- Born: September 6, 1888 Chicago, Illinois, U.S.
- Died: September 7, 1972 (age 84)
- Occupation: Real estate developer
- Spouse: Babette Greenbaum
- Children: Bob Lurie

= Louis Lurie =

Jewish-American real estate developer

Louis R. Lurie (September 6, 1888 – September 7, 1972) was an American real estate developer and financial backer of Broadway shows.

==Biography==
Lurie was born to a Jewish family in Chicago, Illinois.

==Career==
His parents were divorced and he worked at an early age to help support his family. At the age of 14, he opened his own printing business. He moved to Seattle and then in 1914, to San Francisco and used the proceeds from his printing operations to purchase and later develop real estate. In 1915, he built the first movie house in San Francisco. He went on to build over 300 buildings in San Francisco and owned the Geary Theatre and the Curran Theatre. In 1962, he bought the Mark Hopkins Hotel for $14 million.

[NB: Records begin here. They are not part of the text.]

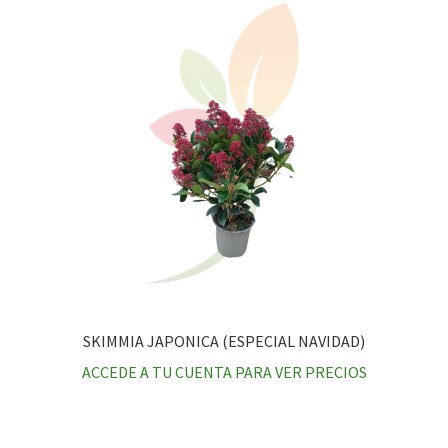
SKIMMIA JAPONICA (ESPECIAL NAVIDAD)
ACCEDE A TU CUENTA PARA VER PRECIOS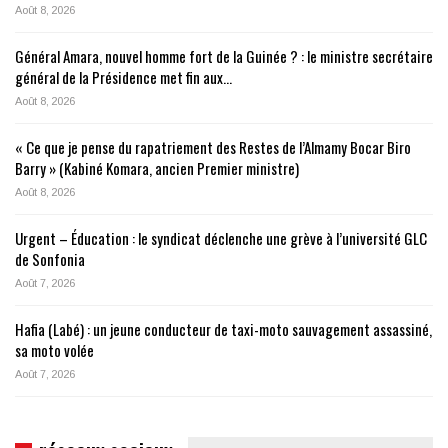
Août 8, 2026
Général Amara, nouvel homme fort de la Guinée ? : le ministre secrétaire
général de la Présidence met fin aux…
Août 8, 2026
« Ce que je pense du rapatriement des Restes de l’Almamy Bocar Biro
Barry » (Kabiné Komara, ancien Premier ministre)
Août 8, 2026
Urgent – Éducation : le syndicat déclenche une grève à l’université GLC
de Sonfonia
Août 7, 2026
Hafia (Labé) : un jeune conducteur de taxi-moto sauvagement assassiné,
sa moto volée
Août 7, 2026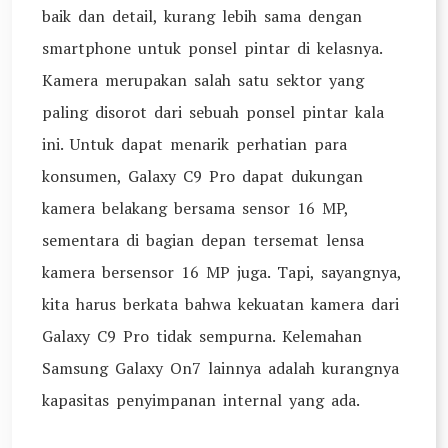
baik dan detail, kurang lebih sama dengan
smartphone untuk ponsel pintar di kelasnya.
Kamera merupakan salah satu sektor yang
paling disorot dari sebuah ponsel pintar kala
ini. Untuk dapat menarik perhatian para
konsumen, Galaxy C9 Pro dapat dukungan
kamera belakang bersama sensor 16 MP,
sementara di bagian depan tersemat lensa
kamera bersensor 16 MP juga. Tapi, sayangnya,
kita harus berkata bahwa kekuatan kamera dari
Galaxy C9 Pro tidak sempurna. Kelemahan
Samsung Galaxy On7 lainnya adalah kurangnya
kapasitas penyimpanan internal yang ada.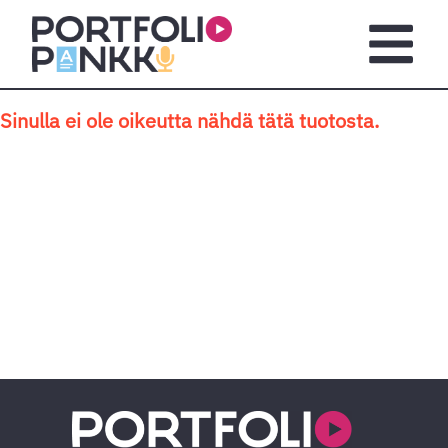
Siirry sisältöön
Avaa pä
Sinulla ei ole oikeutta nähdä tätä tuotosta.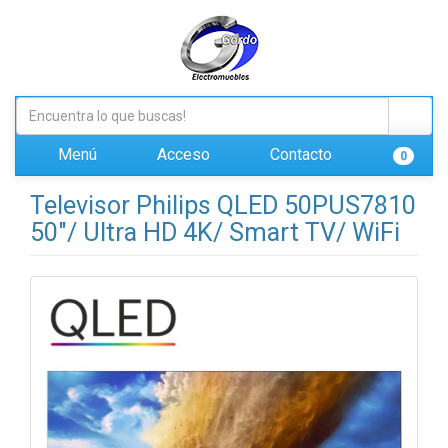
Menú
Acceso
Contacto
0
Televisor Philips QLED 50PUS7810
50"/ Ultra HD 4K/ Smart TV/ WiFi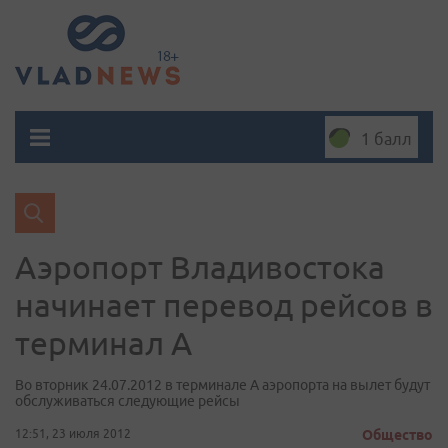
1 балл
Аэропорт Владивостока
начинает перевод рейсов в
терминал А
Во вторник 24.07.2012 в терминале А аэропорта на вылет будут
обслуживаться следующие рейсы
12:51, 23 июля 2012
Общество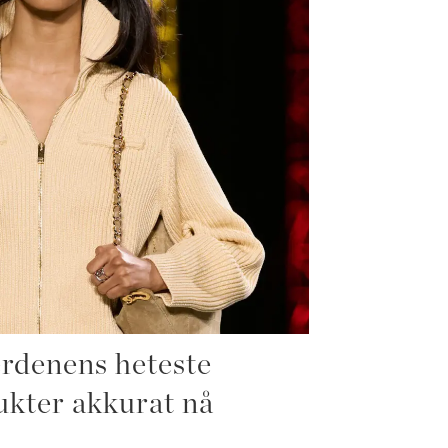
rdenens heteste
ukter akkurat nå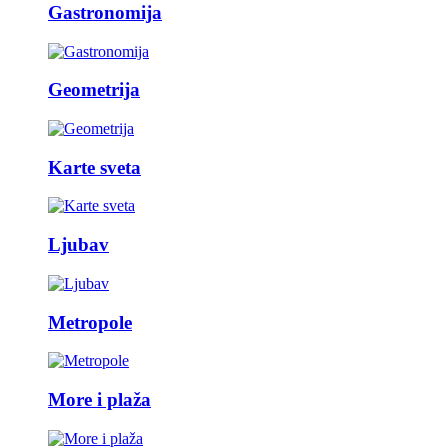
Gastronomija
Geometrija
Karte sveta
Ljubav
Metropole
More i plaža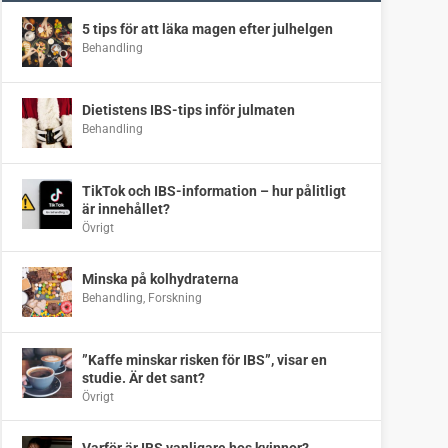
5 tips för att läka magen efter julhelgen
Behandling
Dietistens IBS-tips inför julmaten
Behandling
TikTok och IBS-information – hur pålitligt
är innehållet?
Övrigt
Minska på kolhydraterna
Behandling
,
Forskning
”Kaffe minskar risken för IBS”, visar en
studie. Är det sant?
Övrigt
Varför är IBS vanligare hos kvinnor?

His Hale Bros. and J. C. Penney Co. real estate deals were noteworthy.

==Broadway==
He was a financial backer of many Broadway shows including South Pacific, Teahouse of the August Moon, and Fiddler on the Roof.

==Personal life==
In 1918, he married Babette Greenbaum; they had one son, Bob Lurie. His wife died in 1956.

His charitable activities were channeled through the Lurie Foundation.